Stored data entries -

--*--

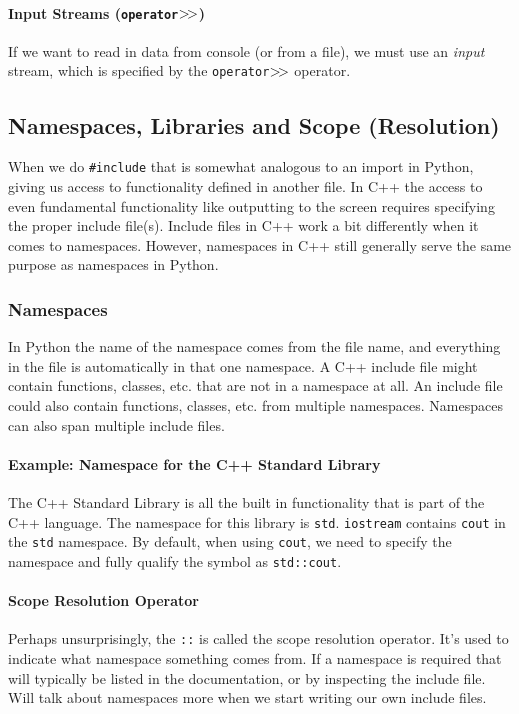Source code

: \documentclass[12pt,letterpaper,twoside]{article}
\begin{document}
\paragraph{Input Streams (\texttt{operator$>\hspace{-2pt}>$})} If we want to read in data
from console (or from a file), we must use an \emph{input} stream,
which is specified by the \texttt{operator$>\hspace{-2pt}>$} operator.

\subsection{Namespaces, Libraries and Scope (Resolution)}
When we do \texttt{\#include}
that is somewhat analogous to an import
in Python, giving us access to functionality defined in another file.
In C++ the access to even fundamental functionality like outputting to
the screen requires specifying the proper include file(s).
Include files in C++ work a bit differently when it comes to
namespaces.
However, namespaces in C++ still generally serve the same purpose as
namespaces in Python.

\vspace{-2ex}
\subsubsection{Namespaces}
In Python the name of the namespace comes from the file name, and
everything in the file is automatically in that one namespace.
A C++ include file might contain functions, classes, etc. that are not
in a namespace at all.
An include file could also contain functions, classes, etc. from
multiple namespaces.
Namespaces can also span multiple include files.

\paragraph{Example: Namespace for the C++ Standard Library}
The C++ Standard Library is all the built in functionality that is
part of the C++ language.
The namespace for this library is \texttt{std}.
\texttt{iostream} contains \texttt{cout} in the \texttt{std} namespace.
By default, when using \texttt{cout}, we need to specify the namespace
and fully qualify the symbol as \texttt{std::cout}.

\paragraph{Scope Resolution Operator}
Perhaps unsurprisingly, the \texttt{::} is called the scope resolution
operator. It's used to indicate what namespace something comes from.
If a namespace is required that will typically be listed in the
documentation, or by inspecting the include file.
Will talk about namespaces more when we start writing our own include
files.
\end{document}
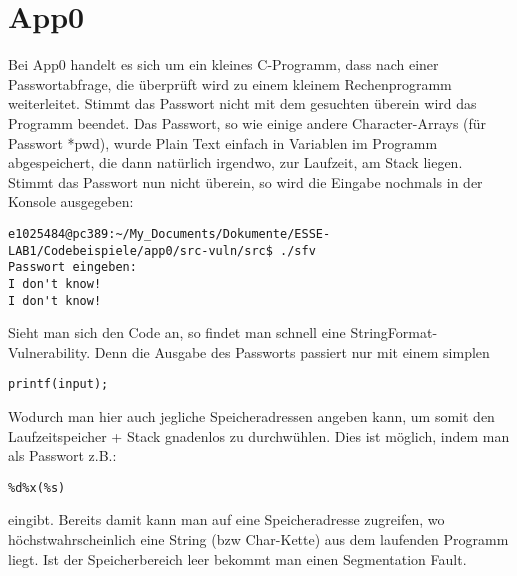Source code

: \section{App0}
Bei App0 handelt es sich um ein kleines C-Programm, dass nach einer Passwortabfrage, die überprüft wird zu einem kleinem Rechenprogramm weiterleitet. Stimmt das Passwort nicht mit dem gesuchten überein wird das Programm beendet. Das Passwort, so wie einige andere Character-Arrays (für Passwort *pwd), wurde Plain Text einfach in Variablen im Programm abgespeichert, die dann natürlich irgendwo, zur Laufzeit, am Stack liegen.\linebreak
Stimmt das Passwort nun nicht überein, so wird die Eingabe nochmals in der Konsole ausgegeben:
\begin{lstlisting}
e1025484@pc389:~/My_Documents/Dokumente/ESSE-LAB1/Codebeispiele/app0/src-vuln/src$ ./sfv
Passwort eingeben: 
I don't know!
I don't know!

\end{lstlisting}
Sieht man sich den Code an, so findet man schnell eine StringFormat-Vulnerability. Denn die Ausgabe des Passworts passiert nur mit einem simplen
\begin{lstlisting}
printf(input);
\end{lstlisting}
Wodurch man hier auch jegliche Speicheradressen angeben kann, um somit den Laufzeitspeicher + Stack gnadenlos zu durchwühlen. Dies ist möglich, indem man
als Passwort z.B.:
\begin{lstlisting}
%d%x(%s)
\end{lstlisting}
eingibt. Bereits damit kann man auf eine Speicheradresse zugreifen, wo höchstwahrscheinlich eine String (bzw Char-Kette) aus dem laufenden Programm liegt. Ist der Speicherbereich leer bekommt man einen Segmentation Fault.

--*--

EXERCISE BRIEF -
Please transcribe each line above exactly, but leave the images out.

ANSWER SPACE -
Source code

: \documentclass[12pt,letterpaper,twoside]{article}
\begin{document}
\paragraph{Input Streams (\texttt{operator$>\hspace{-2pt}>$})} If we want to read in data
from console (or from a file), we must use an \emph{input} stream,
which is specified by the \texttt{operator$>\hspace{-2pt}>$} operator.

\subsection{Namespaces, Libraries and Scope (Resolution)}
When we do \texttt{\#include}
that is somewhat analogous to an import
in Python, giving us access to functionality defined in another file.
In C++ the access to even fundamental functionality like outputting to
the screen requires specifying the proper include file(s).
Include files in C++ work a bit differently when it comes to
namespaces.
However, namespaces in C++ still generally serve the same purpose as
namespaces in Python.

\vspace{-2ex}
\subsubsection{Namespaces}
In Python the name of the namespace comes from the file name, and
everything in the file is automatically in that one namespace.
A C++ include file might contain functions, classes, etc. that are not
in a namespace at all.
An include file could also contain functions, classes, etc. from
multiple namespaces.
Namespaces can also span multiple include files.

\paragraph{Example: Namespace for the C++ Standard Library}
The C++ Standard Library is all the built in functionality that is
part of the C++ language.
The namespace for this library is \texttt{std}.
\texttt{iostream} contains \texttt{cout} in the \texttt{std} namespace.
By default, when using \texttt{cout}, we need to specify the namespace
and fully qualify the symbol as \texttt{std::cout}.

\paragraph{Scope Resolution Operator}
Perhaps unsurprisingly, the \texttt{::} is called the scope resolution
operator. It's used to indicate what namespace something comes from.
If a namespace is required that will typically be listed in the
documentation, or by inspecting the include file.
Will talk about namespaces more when we start writing our own include
files.
\end{document}
Source code

: \section{App0}
Bei App0 handelt es sich um ein kleines C-Programm, dass nach einer Passwortabfrage, die überprüft wird zu einem kleinem Rechenprogramm weiterleitet. Stimmt das Passwort nicht mit dem gesuchten überein wird das Programm beendet. Das Passwort, so wie einige andere Character-Arrays (für Passwort *pwd), wurde Plain Text einfach in Variablen im Programm abgespeichert, die dann natürlich irgendwo, zur Laufzeit, am Stack liegen.\linebreak
Stimmt das Passwort nun nicht überein, so wird die Eingabe nochmals in der Konsole ausgegeben:
\begin{lstlisting}
e1025484@pc389:~/My_Documents/Dokumente/ESSE-LAB1/Codebeispiele/app0/src-vuln/src$ ./sfv
Passwort eingeben: 
I don't know!
I don't know!

\end{lstlisting}
Sieht man sich den Code an, so findet man schnell eine StringFormat-Vulnerability. Denn die Ausgabe des Passworts passiert nur mit einem simplen
\begin{lstlisting}
printf(input);
\end{lstlisting}
Wodurch man hier auch jegliche Speicheradressen angeben kann, um somit den Laufzeitspeicher + Stack gnadenlos zu durchwühlen. Dies ist möglich, indem man
als Passwort z.B.:
\begin{lstlisting}
%d%x(%s)
\end{lstlisting}
eingibt. Bereits damit kann man auf eine Speicheradresse zugreifen, wo höchstwahrscheinlich eine String (bzw Char-Kette) aus dem laufenden Programm liegt. Ist der Speicherbereich leer bekommt man einen Segmentation Fault.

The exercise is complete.